Aero Development Challenges

The aerodynamic design and development of racing cars is a particularly difficult task to undertake. Technical publications frequently refer to it as a 'black art'.  Experience is everything.  The technical solutions and techniques developed to tackle the problems are complex and difficult to master.  
 
So, why is the aero design of racing cars so difficult?  There are two basic reasons:
  • Technical Regulations.  Racing cars have to be designed within the technical regulations of the racing series in which they compete.  These technical regulations are written by governing bodies to constrain car performance to maintain an acceptable level of driver and spectator safety. By way of example, these are the FIA Formula 1 technical regulations. The racing car aerodynamicist is not only pitted against the laws of fluid mechanics, but also those of the technical regulations.  The aerodynamicist has to persuade the airflow to perform against a multitude of artificial constraints.

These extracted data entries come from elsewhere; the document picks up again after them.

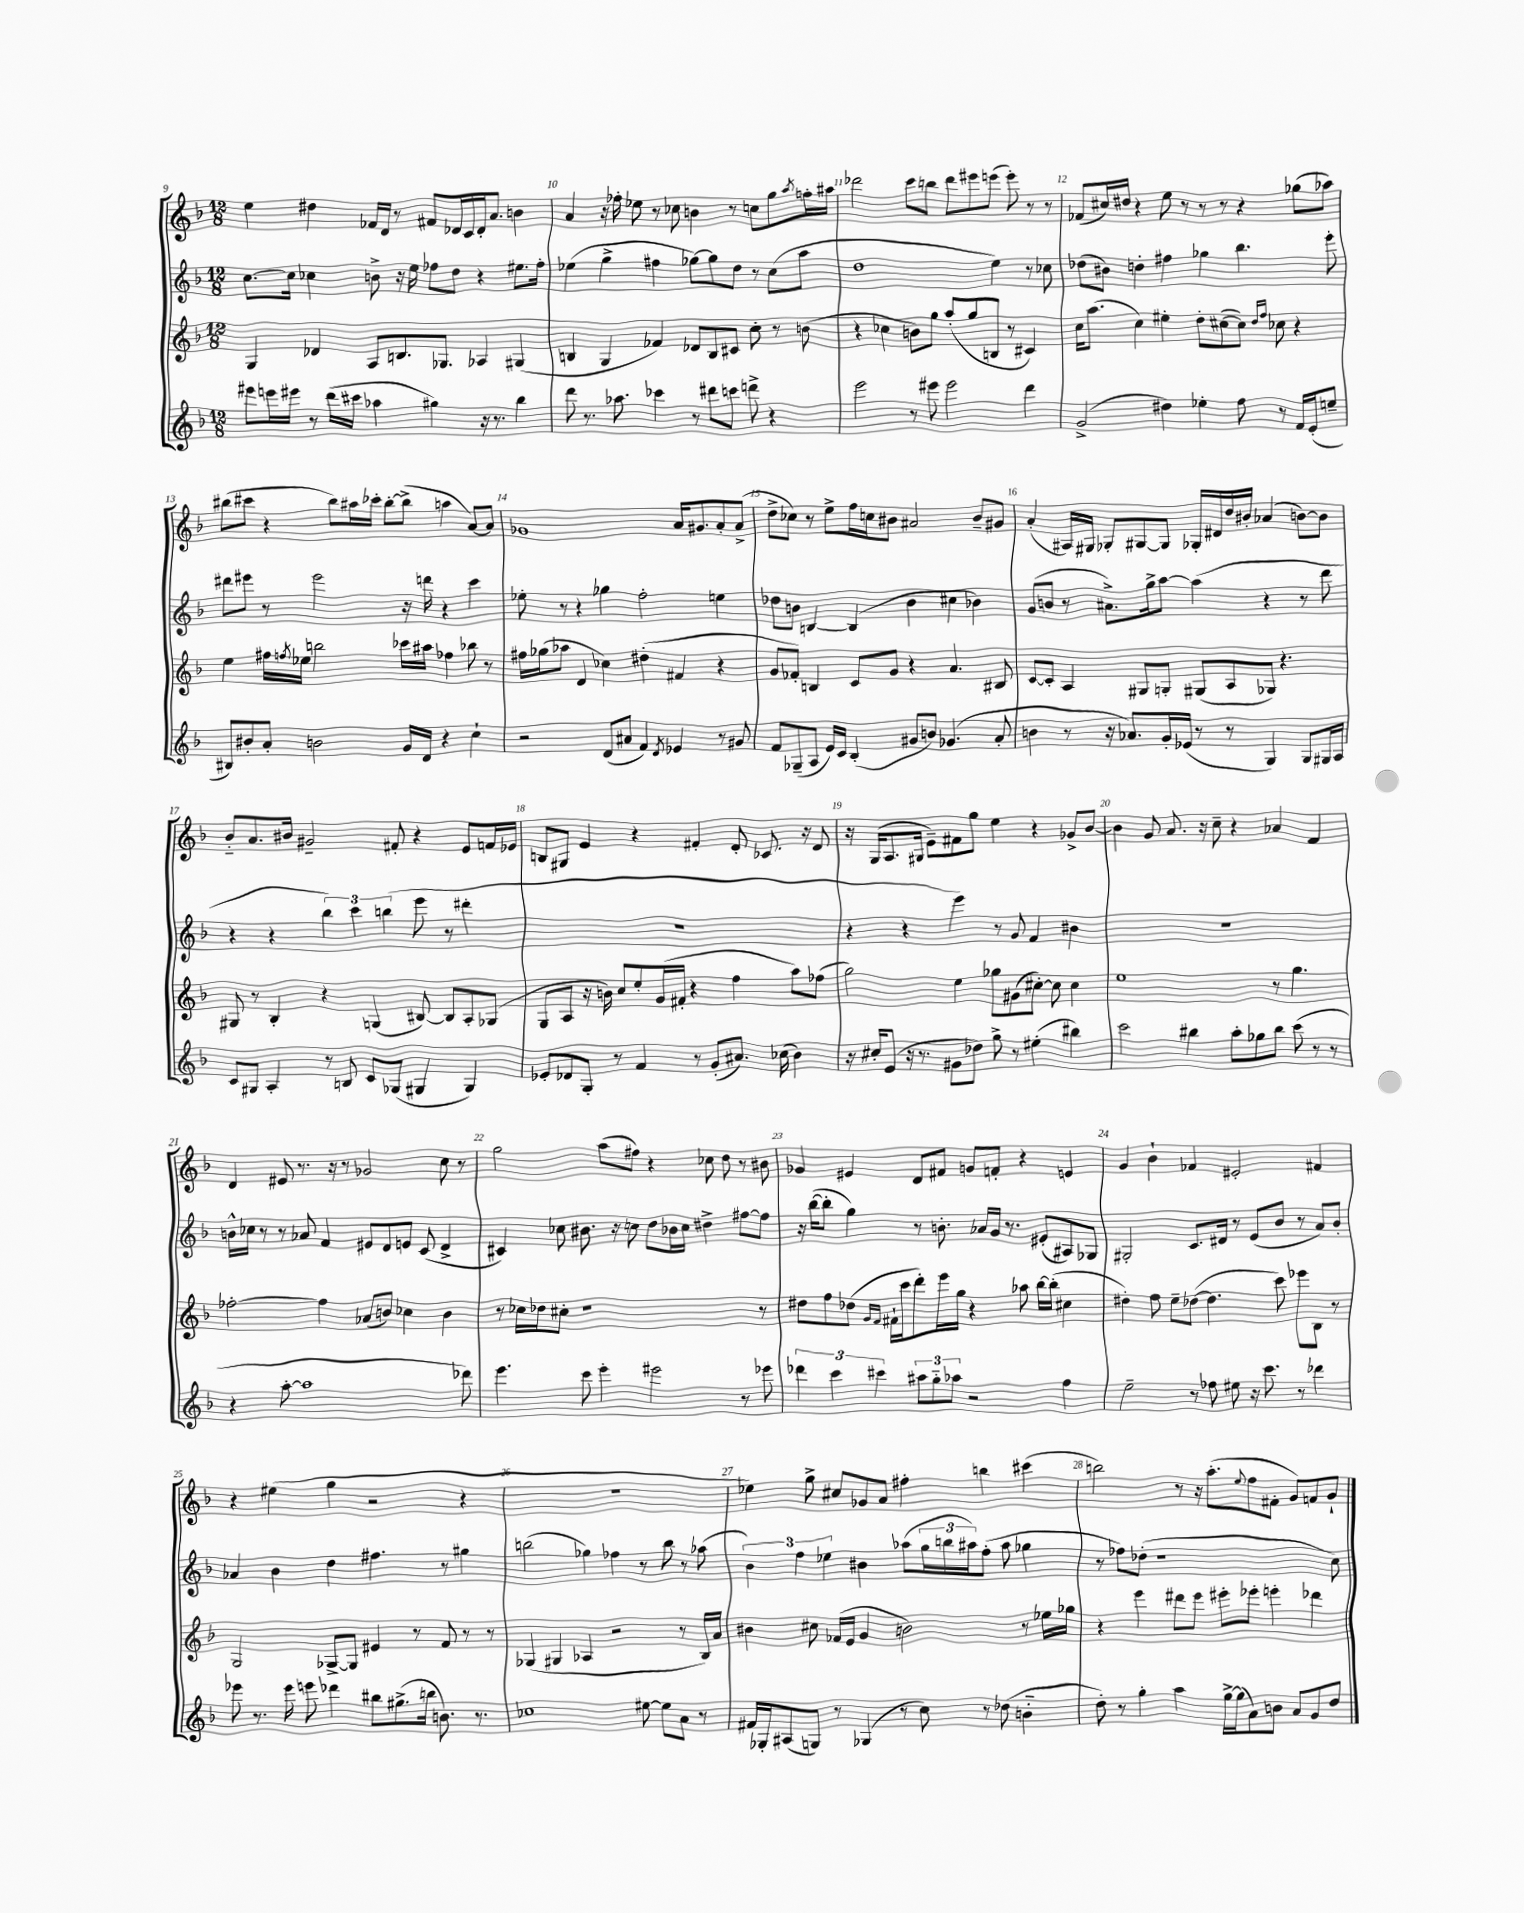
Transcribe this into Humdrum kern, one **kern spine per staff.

**kern	**kern	**kern	**kern
*part4	*part3	*part2	*part1
*staff4	*staff3	*staff2	*staff1
*clefG2	*clefG2	*clefG2	*clefG2
*k[b-]	*k[b-]	*k[b-]	*k[b-]
*M12/8	*M12/8	*M12/8	*M12/8
=9	=9	=9	=9
8eee#X\L	4G/	[8.cc\L	4ee\
16eeen\L	.	.	.
16eee#X\JJ	.	16cc\Jk]	.
8r	4d-X/	4cc-X\	4dd#X\
(16ddd\LL	.	.	.
16ccc#X\JJ	.	.	.
4aa-X\	8A/L	8bn^\	16f-X/LL
.	.	.	16d/JJ
.	8.Bn/	16r	8r
.	.	16ee\	.
4gg#X\)	.	8ff-X\L	8f#X/L
.	8.G-X/J	.	.
.	.	8dd\J	16d-X/L
.	.	.	16c/
16r	4A-X/	4r	16d-'/J
8.r	.	.	8.a/J
4bb-\	(4G#X/	8.ee#X\L	4bn\
.	.	16ff-'\Jk	.
=10	=10	=10	=10
8ddd\	4Bn/	(4ee-X\	4a/
8.r	.	.	.
.	4G/	4gg^\	16r
8.aa-X\	.	.	16ff-X'\
.	.	.	8ee-X\
4ccc-X\	4f-X/)	4ff#X\	8r
.	.	.	8cc-X\
8r	8d-X/L	[8gg-X\L)	4bn\
8ddd#X\L	8B/	8gg-\]	.
8cccn\J	8c#X/J	8dd\J	8r
8dddn^\	8cc'\	8r	8ccn\L
4r	8r	(8cc\L	8gg\
.	.	.	8qaa/
.	(8bn\	8aa\J	16ffn'\L
.	.	.	16aa#X\JJ
=11	=11	=11	=11
2eee\	4r	1dd	2ddd-X\
.	4cc-X\	.	.
8r	8bn\L)	.	8ccc\L
8eee#X\	8gg\J	.	8bbn\J
2eee#\	(8aa'/L	.	8ddd-\L
.	8gg/	.	8eee#X\
.	8Bn/J	4ee\)	(8eeen\J
.	8r	.	8eee'\)
4ddd\	4c#X/)	8r	8r
.	.	8cc-X\	8r
=12	=12	=12	=12
(2g^/	16cc\KL	(8dd-X\L	(8f-X/L
.	(8.aa\J	.	.
.	.	8b#X\J)	16cc#X/L)
.	.	.	16dd#X/JJ
.	4cc\)	4ddn'\	4r
4dd#X\)	4ee#X'\	4ff#X\	8ee\
.	.	.	8r
4ee-X'\	8dd'\L	4gg-X\	8r
.	([8cc#X\	.	8r
8ff\	8cc#\J])	4.bb-\	4r
.	16qqdd/LL	.	.
.	16qqff/JJ	.	.
8r	8cc-X\	.	.
16f/LL	4r	.	(8gg-X\L
(16e'/J	.	.	.
8een~/J	.	8eee'\	8aa-X\J)
!!LO:LB:g=z
=13	=13	=13	=13
8B#X/L)	4ee\	8ddd#X\L	(8bb#X\L
8b#X'/	.	8eee#X\J	8ccc#X\J
8a'/J	16ff#X\LL	8r	4r
.	8qffn/	.	.
.	16ee-X\JJ	.	.
2bn\	2bbn\	2eee#\	.
.	.	.	8bb#\L)
.	.	.	16aa#X\L
.	.	.	16ccc-X'\JJ
.	.	.	[8bb#'\L
16g/LL	16ccc-X\LL	16r	(8bb#^\J]
16d/JJ	16aa#X\JJ	16dddn\	.
4r	4ff-X\	4r	4aan\
4cc`\	8bb-X\	4ccc\	[8a/L)
.	8r	.	8a/J]
=14	=14	=14	=14
2r	16ff#X\LL	8ee-X'\	1g-X
.	(16gg-X\J	.	.
.	8aa-X\J	8r	.
.	4d/	4r	.
(8d/L	4cc-X\)	4gg-X\	.
8a#X/J	.	.	.
4f/)	(4dd#X'\	2ff'\	.
8qd/	.	.	.
4e-X/	4f#X/	.	16a/KL
.	.	.	8.g#X/
8r	4r	4een\	8a'/
8g#X/	.	.	(8a^/J
=15	=15	=15	=15
8f/L	8g/L	8dd-X\L	8dd^\L
(8G-X~/	8f-X'/J)	8bn\J	8cc-X\J)
8A/J	4Bn/	[4Bn/	8r
16e/LL)	.	.	8ee^\L
16c/JJ	.	.	.
(4B-'/	8c/L	(4B/]	16ff\L
.	.	.	16ccn\J
.	8g/J	.	8b#X\J
8g#X/L	4r	4b\	2a#X/
8bn/J)	.	.	.
(4.g-X/	4.a/	4cc#X\	.
.	.	4b-X\)	8b#~/L
8a'/	8B#X/	.	8g#X/J
=16	=16	=16	=16
4bn\	[8c/L	(8g/L	(4a'/
.	8c'/J]	8bn/J	.
8r	4A/	8r	16A#X/LL)
.	.	.	16G#X/JJ
16r	.	8.a#X^\L)	8G-X'/L
8.a-X/L)	.	.	.
.	8G#X/L	.	[8G#X/
.	.	16gg^\k	.
16g'/L	8Gn'/J	[8aa\J	8G#/J]
(16e-X/JJ	.	.	.
8r	(8G#X/L	(4aa\]	16G-X'/LL
.	.	.	16d#X/
8r	8A/	.	16dd/
.	.	.	16b#X'/JJ
4G/)	8G-X/J)	4r	(4a-X/
.	4.r	.	.
8G/L	.	8r	[8bn\L)
16G#X/L	.	8ddd\	8b\J]
16A/JJ	.	.	.
!!LO:LB:g=z
=17	=17	=17	=17
8c/L	8G#X/	4r	8b-/L
8G#X/J	8r	.	8.a/
4A'/	4B-'/	4r	.
.	.	.	16b#X/Jk
.	.	.	2g#X~/
8r	4r	6bb-\)	.
8Bn/	.	.	.
.	.	6ccc\	.
8c/L	(4Gn/	.	.
.	.	(6bbn\	.
(8G-X/J	.	.	8f#X'/
4G#X/	[8B#X/)	8eee\	4r
.	8B#/L]	8r	.
4G#/)	8A'/	4ddd#X'\	8e/L
.	(8G-X/J	.	16fn/L
.	.	.	16e-X/JJ
=18	=18	=18	=18
8e-X'/L	8G/L	1.r	8Bn/L
8d-X/	8A/J	.	8G#X/J
8G'/J	16r	.	4e/
.	16bn\)	.	.
8r	8cc/L	.	.
4f/	8ee'/	.	4r
.	(16g/L	.	.
.	16f#X'/JJ	.	.
8r	4r	.	4f#X'/
(8g'/L	.	.	.
8.a#X/J)	4ff\	.	8d'/
.	.	.	8.c-X/
(16cc-X\	.	.	.
4b-\)	8aa\L)	.	.
.	.	.	16r
.	(8ff-X\J	.	8d/
=19	=19	=19	=19
16r	2gg\)	4r	16r
16cc#X'/KL	.	.	(16G/KL
(8e/J	.	.	8.A/
16r	.	4r	.
8.r	.	.	16G#X/Jk
.	.	.	8e~\L)
8g#X\L	4ee\	4eee\)	8f#X\
8dd-X\J)	.	.	8gg\J
8gg^\	8gg-X\L	8r	4ee\
8r	(8g#X\	8g/	.
(4ee#X'\	[8cc#X'\J)	4f/	4r
.	8cc#\]	.	.
4bb#X\)	4cc#\	4b#X\	8g-X^/L
.	.	.	[8b-/J
=20	=20	=20	=20
2ccc\	1ee	1.r	4b-\]
.	.	.	8g/
.	.	.	8.a/
4bb#X\	.	.	.
.	.	.	16r
.	.	.	8cc~\
8aa'\L	.	.	4r
8gg-X\	.	.	.
8bb#\J	8r	.	4a-X/
(8ccc\	4.gg\	.	.
8r	.	.	4f/
8r	.	.	.
!!LO:LB:g=z
=21	=21	=21	=21
4r	[2ff-X'\	16bn^^\LL	4d/
.	.	16cc-X\JJ	.
.	.	8r	.
[8aa'\	.	8r	8e#X/
1aa]	.	8a-X/	8.r
.	4ff-\]	4f/	.
.	.	.	16r
.	.	.	8r
.	(8a-X/L	8e#X/L	2g-X/
.	8bn/J)	8d/	.
.	4cc-X\	8en/J	.
.	.	(8c/	.
.	4b\	4d^/	8cc\
8ddd-X\)	.	.	8r
=22	=22	=22	=22
4.eee\	8r	4c#X/)	2gg\
.	16cc-X\LL	.	.
.	16dd-X\J	.	.
.	8cc#X'\J	8cc-X\	.
8ccc\	1r	8.b#X\	.
4eee'\	.	.	(8aa\L
.	.	16r	.
.	.	8ccn\	8ff#X\J)
2eee#X\	.	8dd\L	4r
.	.	16b-X\L	.
.	.	16cc\JJ	.
.	.	4dd#X^\	8cc-X\
.	.	.	8dd\
8r	.	[8ff#X\L	8r
8eee-X\	8r	8ff#\J]	8b#X\
=23	=23	=23	=23
6ddd-X\	8dd#X\L	16r	4g-X/
.	.	([16bb-\KL	.
.	8ff\	8bb-'\J]	.
6ccc\	.	.	.
.	(8dd-X\J	4gg\)	4e#X/
6ccc#X\	.	.	.
.	16qqg/LL	.	.
.	16qqf/JJ	.	.
.	16f#X`\LL	.	.
.	16ccc\J	.	.
12aa#X\L	8ddd'\)	8r	8d/L
12gg\	.	.	.
.	16eee\L	8.bn'\	8f#X/J
12aa-X\J	.	.	.
.	16gg\JJ	.	.
2r	4r	.	8gn/L
.	.	16a-X/LL	.
.	.	16g/JJ	8fn'/J
.	.	8.r	.
.	8aa-X\	.	4r
.	[16bb-\LL	(8e#X'/L	.
.	(16bb-'\JJ]	.	.
4ff\	4cc#X\	8A#X/)	4en/
.	.	8G-X/J	.
=24	=24	=24	=24
2ee~\	4dd#X'\)	2G#X'/	4g/
.	8ff\	.	4b-`\
.	8ee~\L	.	.
8r	([8dd-X\J	8.c/L	4f-X/
8ff-X\	4.dd-\]	.	.
.	.	16d#X/Jk	.
8ee#X\	.	8r	2e#X'/
16r	.	(8e/L	.
8.ccc\	.	.	.
.	8ccc\)	8b-/J	.
8r	8eee-X\L	8r	.
4ddd-X\	8B-\J	8a/L)	4f#X/
.	8r	8b-'/J	.
!!LO:LB:g=z
=25	=25	=25	=25
8eee-X\	2G/	4a-X/	4r
8.r	.	.	.
.	.	4b-\	(4ee#X\
16eee-\	.	.	.
8eeen\	.	.	.
4ddd-X\	[8G-X^/L	4dd\	4gg\
.	8G-/J]	.	.
8bb#X\L	4e#X/	4.ff#X\	2r
(8.gg#X^\	.	.	.
.	8r	.	.
16bbn\Jk	.	.	.
8.bn\)	8f/	8r	.
.	8r	4gg#X\	4r
8.r	.	.	.
.	8r	.	.
=26	=26	=26	=26
1cc-X	(4G-X/	(2bbn\	1.r
.	4G#X/	.	.
.	4A-X/	4gg-X\)	.
.	2r	4ff-X\	.
[8ee#X\	.	8r	.
8ee#\L]	.	8bb\	.
8a\J	8r	8r	.
8r	16B-/LL)	(8aa-X\	.
.	16a/JJ	.	.
=27	=27	=27	=27
16f#X/LL	4b#X\	6b-\)	4ee-X\)
16G-X'/J	.	.	.
(8A#X/	.	.	.
.	.	6ff\	.
8Gn/J)	8cc#X\	.	8gg^\
.	.	6ee-X\	.
8r	(16f-X/LL	.	8cc#X/L
.	16e/JJ	.	.
(4G-X/	4g/	4b#X\	8g-X/
.	.	.	8a/J
8r	2bn\)	(8aa-X\L	4ff#X'\
8cc\)	.	24gg\L	.
.	.	24bbn\	.
.	.	24aa#X\J)	.
8r	.	(8ff'\J	4bbn\
(8dd-X\	.	8aa#\	.
4bn\	8r	4gg-X\	(4ccc#X\
.	16ee-X\LL	.	.
.	16gg-X\JJ	.	.
=28	=28	=28	=28
8dd'\)	4r	8r	2bbn\)
8r	.	8ff-X\L)	.
4gg'\	4eee\	(8dd-X'\J	.
.	.	1r	.
4aa\	8ddd#X\L	.	8r
.	8eee\J	.	16r
.	.	.	(8.aa'\L
[16gg^\LL	8eee#X'\L	.	.
(16gg\J]	.	.	.
.	.	.	8qqee/
8a\)	8eee-X'\J	.	8ff\
8bn\J	4eeen'\	.	8f#X'\J
8a/L	.	.	8g/L)
8g/	4ddd-X\	.	8fn/
8dd/J	.	8cc\)	8g`/J
==	==	==	==
*-	*-	*-	*-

    • The aerodynamicist does not have a free hand with the design of the car geometry. 
    • Aerofoils may be limited to small volumes and areas of the car. 
    • Certain surfaces may be limited to prescribed shapes. 
    • Maximum and minimum dimensions may be imposed on the designer. 
    • Undesirable shapes like drivers heads and road wheels might be stuck out into the airflow.  
  • Environment.  Racing cars exist in an aerodynamically challenging environment.
    • Typically, the cars operate with very low ground clearance, to the extent that most are fitted with skids to allow the cars to skim the ground at high speeds. 
    • Aerofoils and surfaces work in close proximity to each other giving rise to significant interactions between different parts of the car. As a result it is not possible to effectively design individual parts of the car in isolation, rather, the entire car must be designed simultaneously. 
    • Air flows are highly three-dimensional, with high levels and variations of vorticity. 
    • The cars frequently feature bluff bodies (open wheels on F1 and Indycars for example).  These generate large, unsteady wakes which impinge on, and interact with, other parts of the cars.  
    • Aerofoils and surfaces are frequently operated close to, or beyond, the point where the airflow starts to separate from the surfaces and often feature large adverse pressure gradients.  This is necessary to obtain optimum performance, but risks flow instability and stall.  
    • The car generates a huge amount of heat from the brake and engine systems.  The aerodynamicist must manage multiple cooling flows to maintain temperatures within acceptable limits.  
    • The cars do not maintain a fixed attitude, so the aerodynamicist must ensure that the performance characteristics remain within acceptable limits throughout the car's operating envelope.  For instance, the car's front and rear ride heights, front wheel steering angle, car yaw, car roll and tyre deflection will all vary significantly around a lap.